4 Policy on Remuneration for Directors and Employees The Policy adopts the best practices set out in the Code of Best Practice on Corporate Governance published by the Institute of Chartered Accountants of Sri Lanka. It is in compliance with Rule 9.2.1(d) Board Remuneration and HR Committee Once in two (02) years or sooner if required.
5 Policy on the Internal Code of Business Conduct and Ethics for all Directors and Employees, including Policies on Trading in the Entity’s Listed Securities The Policy adopts the Code of Best Practice on Corporate Governance to achieve the Company’s long-term strategic objectives while avoiding even a perception of improper behavior of Directors and employees. It is in compliance with Rule 9.2.1 (e) The Board Once in two (02) years or sooner if required.
6 Policy on Risk Management and Internal Controls The policy adopts Principle D.2 of the Code of Best Practice on Corporate Governance to manage the Company’s risk exposure while integrating adequate internal controls and governance frameworks. It is in compliance with Rule 9.2.1 (f) Board Audit Committee Annual or sooner if required.

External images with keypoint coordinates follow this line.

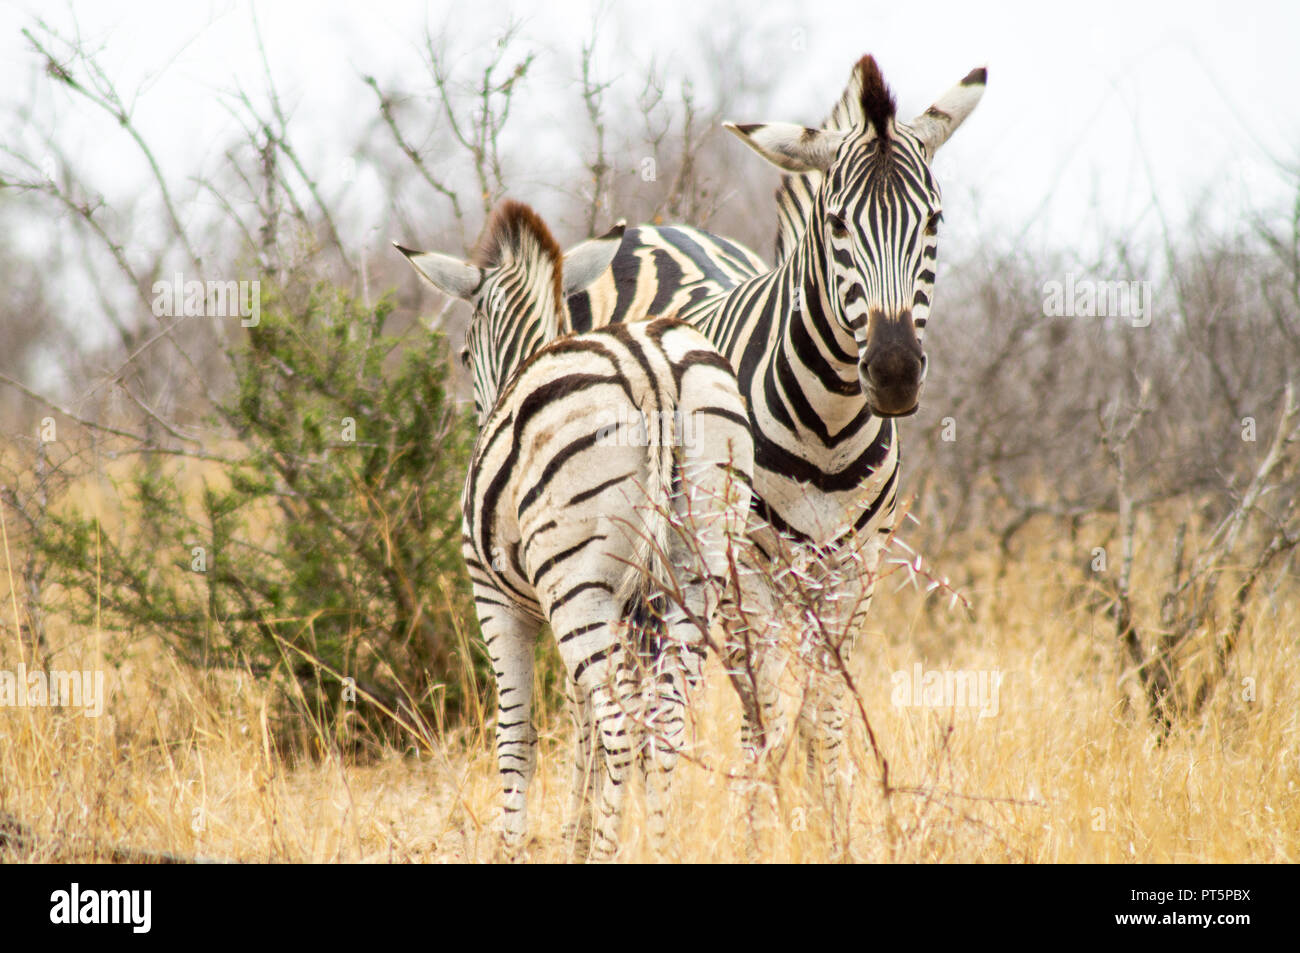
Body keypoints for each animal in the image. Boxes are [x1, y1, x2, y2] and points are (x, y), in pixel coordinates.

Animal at [400, 197, 759, 858]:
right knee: (662, 724)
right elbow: (580, 720)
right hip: (697, 573)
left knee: (622, 724)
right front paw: (578, 832)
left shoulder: (496, 602)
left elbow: (518, 739)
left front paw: (517, 848)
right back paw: (660, 849)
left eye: (462, 355)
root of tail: (652, 368)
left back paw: (610, 855)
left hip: (577, 585)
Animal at [566, 55, 982, 800]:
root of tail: (650, 227)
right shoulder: (746, 574)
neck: (830, 428)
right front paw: (763, 809)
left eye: (933, 221)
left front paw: (829, 811)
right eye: (838, 225)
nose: (895, 371)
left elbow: (825, 711)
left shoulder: (855, 569)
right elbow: (763, 707)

7 Policy on Relations with Shareholders and Investors The Policy adopts best practices to foster transparent communication with shareholders and investors. It is in compliance with Rule 9.2.1 (g) The Board Once in two (02) years or sooner if required.
8 Policy on Environmental, Social, and Governance Sustainability The Policy adopts best practices to integrate ESG sustainability into the Company’s business strategy. It is in compliance with Rule 9.2.1 (h) Board N&G Committee Once in two (02) years or sooner if required.
9 Policy on Control and Management of Company Assets and Shareholder Investments The Policy adopts best practices to safeguard company assets and shareholder investments. It is in compliance with Rules 9.2.1 (i) and 9.14.9 Each Board Committee Once in two (02) years or sooner if required.
10 Policy on Corporate Disclosures The Policy sets out the procedure for disseminating all corporate disclosures. It is in compliance with Section 8 and Rules 9.2.1 (j) and 9.17 Board N&G Committee Once in two (02) years or sooner if required.
11 Policy on Whistleblowing The Policy adopts best practices for encouraging and providing protection to whistleblowers. It is in compliance with Rule 9.2.1 (k) Board Audit Committee Once in two (02) years or sooner if required.
12 Policy on Anti-Bribery and Corruption The Policy is to promote an anti-corruption culture within the Company. It is in compliance with Rule 9.2.1 (l), alongside Rules 9.2.1 (e), 9.2.1 (f), and 9.2.1 (k) Board Audit Committee Once in two (02) years or sooner if required.